Am Montag, den 20. Januar 2025, hielt Dr. Regine Ehleiter (Berlin) ihre Fellow-Lecture zum Thema „‚Page Not Found‘: Zur (Un-)Zugänglichkeit künstlerischer Publikations- und Ausstellungsprojekte im digitalen Zeitalter – eine Bestandsaufnahme“:
In einer legendären Ausgabe der New Yorker Untergrundzeitschrift „Art-Rite“ zelebrierten 1976 Künstler:innen wie Sol LeWitt, Adrian Piper und Ulises Carrión das Buch als vielsprechendes Medium, um Kunst zu geringen Kosten ohne den Umweg über Museen und Galerien einem weiten Leser:innenkreis zugänglich zu machen. Die großen Hoffnungen, die in dieser Zeit an das künstlerische Publizieren und den vernetzten Austausch von Informationen auf den Seiten von Büchern, Magazinen und Ephemera geknüpft waren, fanden ihre Fortsetzung in frühen Projekten der Netart, die Kunst in Echtzeit, „von überall“ und „für alle“ erreichbar erscheinen ließen.

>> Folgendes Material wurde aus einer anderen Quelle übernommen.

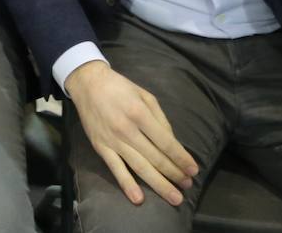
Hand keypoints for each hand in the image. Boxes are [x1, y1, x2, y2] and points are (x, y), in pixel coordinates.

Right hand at [65, 61, 198, 206]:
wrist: (87, 83)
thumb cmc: (120, 88)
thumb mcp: (145, 95)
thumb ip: (160, 119)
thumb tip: (172, 142)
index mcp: (140, 113)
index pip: (166, 142)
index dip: (181, 158)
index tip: (193, 170)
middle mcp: (127, 129)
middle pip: (156, 158)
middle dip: (174, 174)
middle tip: (188, 185)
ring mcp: (113, 141)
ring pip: (139, 167)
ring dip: (159, 184)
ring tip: (175, 197)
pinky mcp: (100, 147)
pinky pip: (115, 169)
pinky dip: (127, 185)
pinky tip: (138, 199)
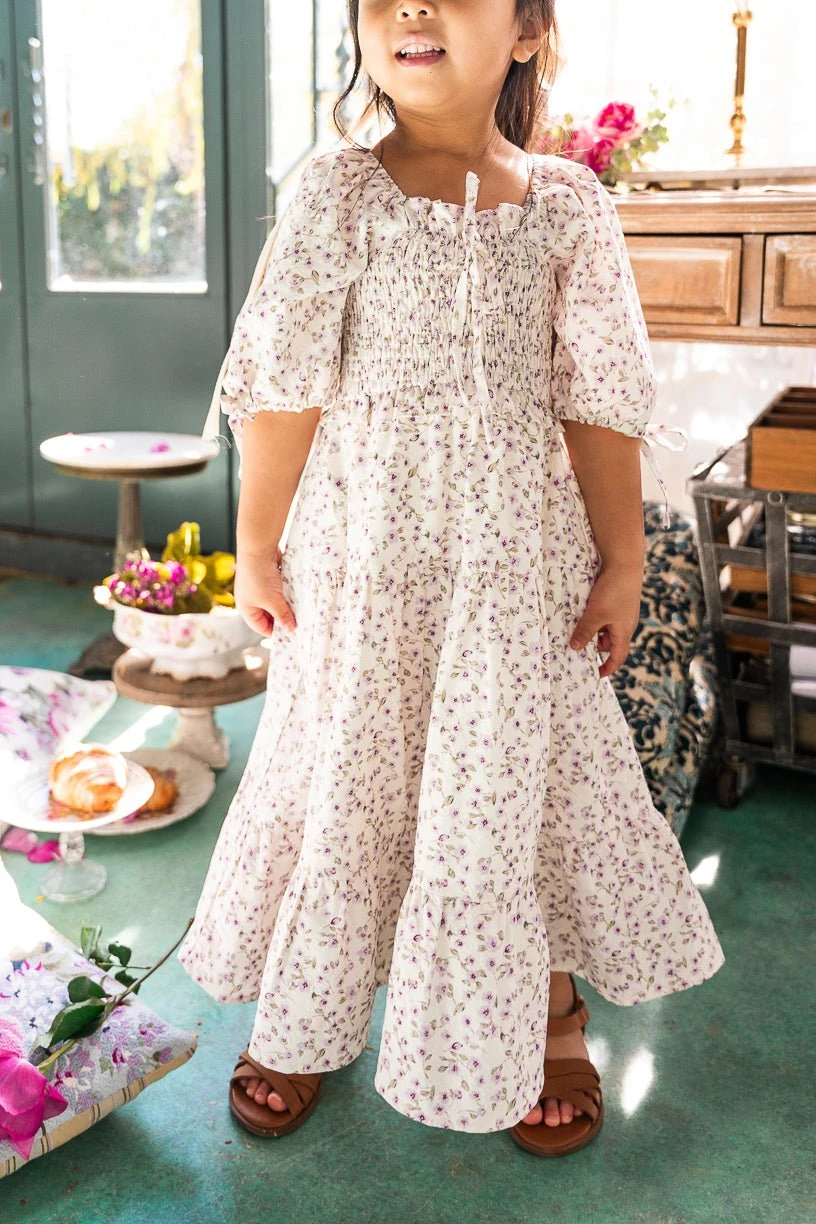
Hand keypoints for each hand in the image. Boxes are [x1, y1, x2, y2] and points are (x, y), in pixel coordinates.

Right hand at [234, 546, 295, 635]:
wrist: (259, 548)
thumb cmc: (259, 577)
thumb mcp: (272, 601)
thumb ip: (283, 615)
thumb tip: (291, 628)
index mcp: (247, 609)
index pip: (262, 627)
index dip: (276, 633)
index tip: (293, 636)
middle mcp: (252, 600)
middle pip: (270, 615)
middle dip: (284, 618)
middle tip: (300, 624)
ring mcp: (260, 588)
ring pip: (277, 602)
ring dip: (288, 605)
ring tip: (302, 611)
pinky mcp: (269, 578)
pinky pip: (280, 590)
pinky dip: (289, 593)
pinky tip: (300, 596)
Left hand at [568, 563, 641, 677]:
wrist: (624, 562)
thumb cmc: (613, 591)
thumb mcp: (595, 614)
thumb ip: (585, 632)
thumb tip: (575, 648)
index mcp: (624, 632)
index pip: (618, 657)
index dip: (608, 667)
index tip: (597, 674)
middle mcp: (625, 623)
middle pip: (610, 643)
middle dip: (596, 648)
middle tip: (579, 650)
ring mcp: (622, 611)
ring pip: (606, 627)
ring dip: (594, 631)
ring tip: (577, 630)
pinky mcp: (618, 599)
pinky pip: (606, 615)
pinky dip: (595, 618)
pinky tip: (583, 612)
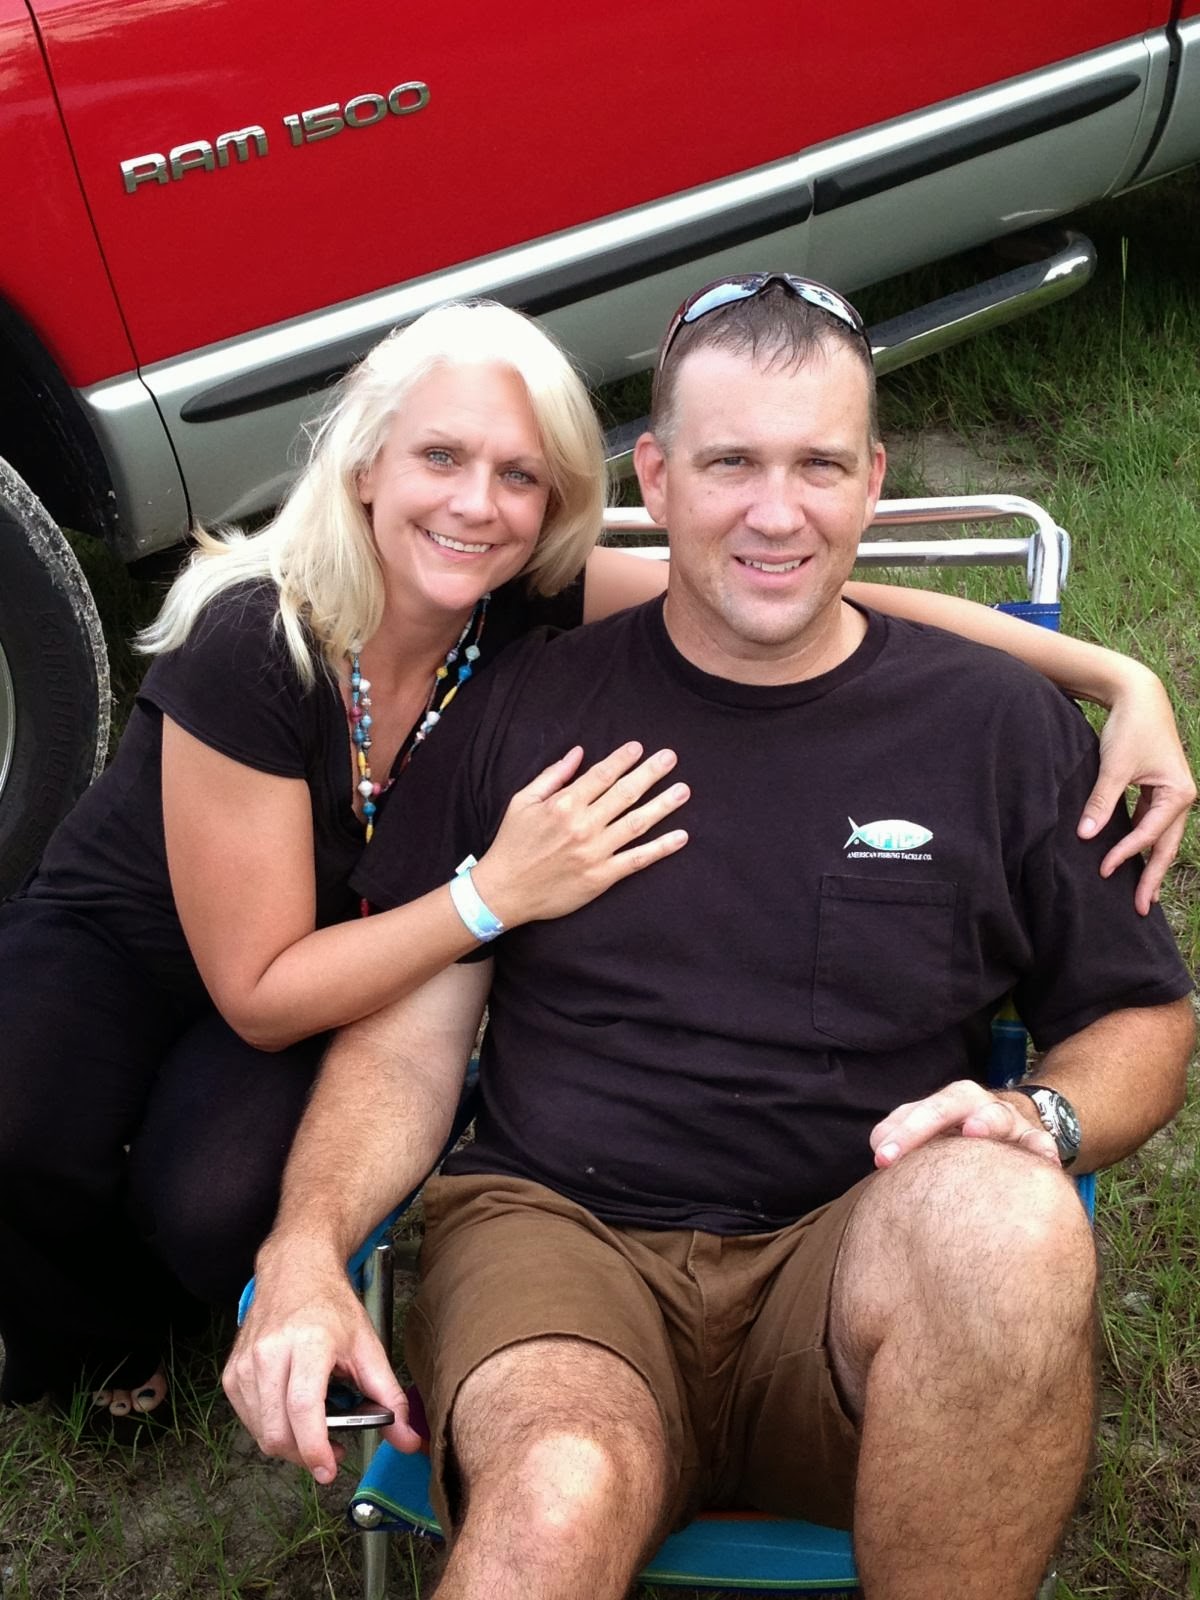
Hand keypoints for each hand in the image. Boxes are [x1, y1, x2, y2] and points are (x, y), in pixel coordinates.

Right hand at [222, 1244, 419, 1483]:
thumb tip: (408, 1439)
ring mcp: (245, 1364)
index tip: (329, 1469)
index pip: (302, 1408)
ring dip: (288, 1445)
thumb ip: (389, 1396)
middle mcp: (270, 1353)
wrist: (295, 1271)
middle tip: (329, 1454)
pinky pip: (249, 1420)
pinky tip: (290, 1413)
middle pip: (277, 1429)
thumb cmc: (331, 1306)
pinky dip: (270, 1428)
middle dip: (304, 1455)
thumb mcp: (368, 1345)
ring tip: (313, 1430)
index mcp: (308, 1343)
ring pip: (261, 1431)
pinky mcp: (231, 1373)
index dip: (314, 1448)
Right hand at [472, 742, 688, 924]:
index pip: (601, 775)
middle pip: (625, 793)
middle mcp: (583, 826)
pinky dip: (661, 848)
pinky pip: (637, 860)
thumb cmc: (512, 843)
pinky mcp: (601, 876)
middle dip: (650, 772)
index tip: (639, 747)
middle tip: (671, 757)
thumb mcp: (523, 802)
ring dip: (663, 805)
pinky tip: (681, 837)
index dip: (623, 759)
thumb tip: (578, 753)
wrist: (504, 891)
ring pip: (637, 823)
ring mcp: (595, 852)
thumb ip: (552, 776)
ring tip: (683, 790)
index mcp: (563, 804)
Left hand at [871, 1079, 1059, 1168]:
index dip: (900, 1132)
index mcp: (950, 1100)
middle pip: (951, 1104)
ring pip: (999, 1116)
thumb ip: (901, 1134)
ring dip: (985, 1121)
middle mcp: (979, 1104)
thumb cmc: (962, 1133)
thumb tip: (879, 1149)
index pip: (920, 1110)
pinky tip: (1043, 1162)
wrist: (1015, 1124)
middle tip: (908, 1145)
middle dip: (927, 1122)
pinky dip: (1042, 1149)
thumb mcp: (931, 1129)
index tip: (881, 1159)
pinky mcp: (1035, 1140)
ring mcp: (1009, 1121)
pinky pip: (1041, 1143)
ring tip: (973, 1131)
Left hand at [1079, 670, 1195, 913]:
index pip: (1150, 835)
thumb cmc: (1130, 727)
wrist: (1138, 695)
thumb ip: (1101, 802)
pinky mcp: (1158, 790)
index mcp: (1179, 793)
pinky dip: (1144, 843)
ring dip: (1150, 864)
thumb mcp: (1114, 766)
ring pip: (1161, 838)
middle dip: (1153, 877)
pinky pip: (1152, 824)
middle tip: (1141, 909)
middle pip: (1166, 846)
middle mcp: (1182, 797)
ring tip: (1142, 895)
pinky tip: (1134, 860)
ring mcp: (1171, 795)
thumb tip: (1085, 836)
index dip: (1125, 855)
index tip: (1101, 870)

Ironischerweise sind zahlreiche Publikations- und Ausstellungprojekte aus der frühen Phase dieser Entwicklung heute selbst kaum noch zugänglich – die Server abgeschaltet, Webseiten verschwunden, auf CD-ROM gespeicherte Inhalte von veralteter Software abhängig. Das totgesagte Buch überdauert die überraschend ephemere digitale Konkurrenz.
In ihrem Vortrag nahm Regine Ehleiter das Publikum mit auf Spurensuche: Ausgehend von der „Joan Flasch Artists’ Book Collection“ in Chicago und den Bemühungen dieser auf Künstler:innenpublikationen spezialisierten Archivbibliothek zum eigenständigen Aufbau einer Net-Art-Sammlung, rekonstruierte sie prägnante Beispiele des digitalen künstlerischen Publizierens aus den 2000er-Jahren. Die Obsoleszenz dieser Publikationen wirft die Frage auf, inwieweit sich das im Konzeptualismus aufkommende Ideal einer „Dematerialisierung“ der Kunst im digitalen Zeitalter bis hin zu deren Unauffindbarkeit verwirklicht hat. Der Vortrag regt an, im Rekurs auf Erkenntnisse benachbarter Disziplinen bei der Dokumentation und Konservierung digitaler Praktiken des Öffentlichwerdens von Kunst neue Wege zu beschreiten.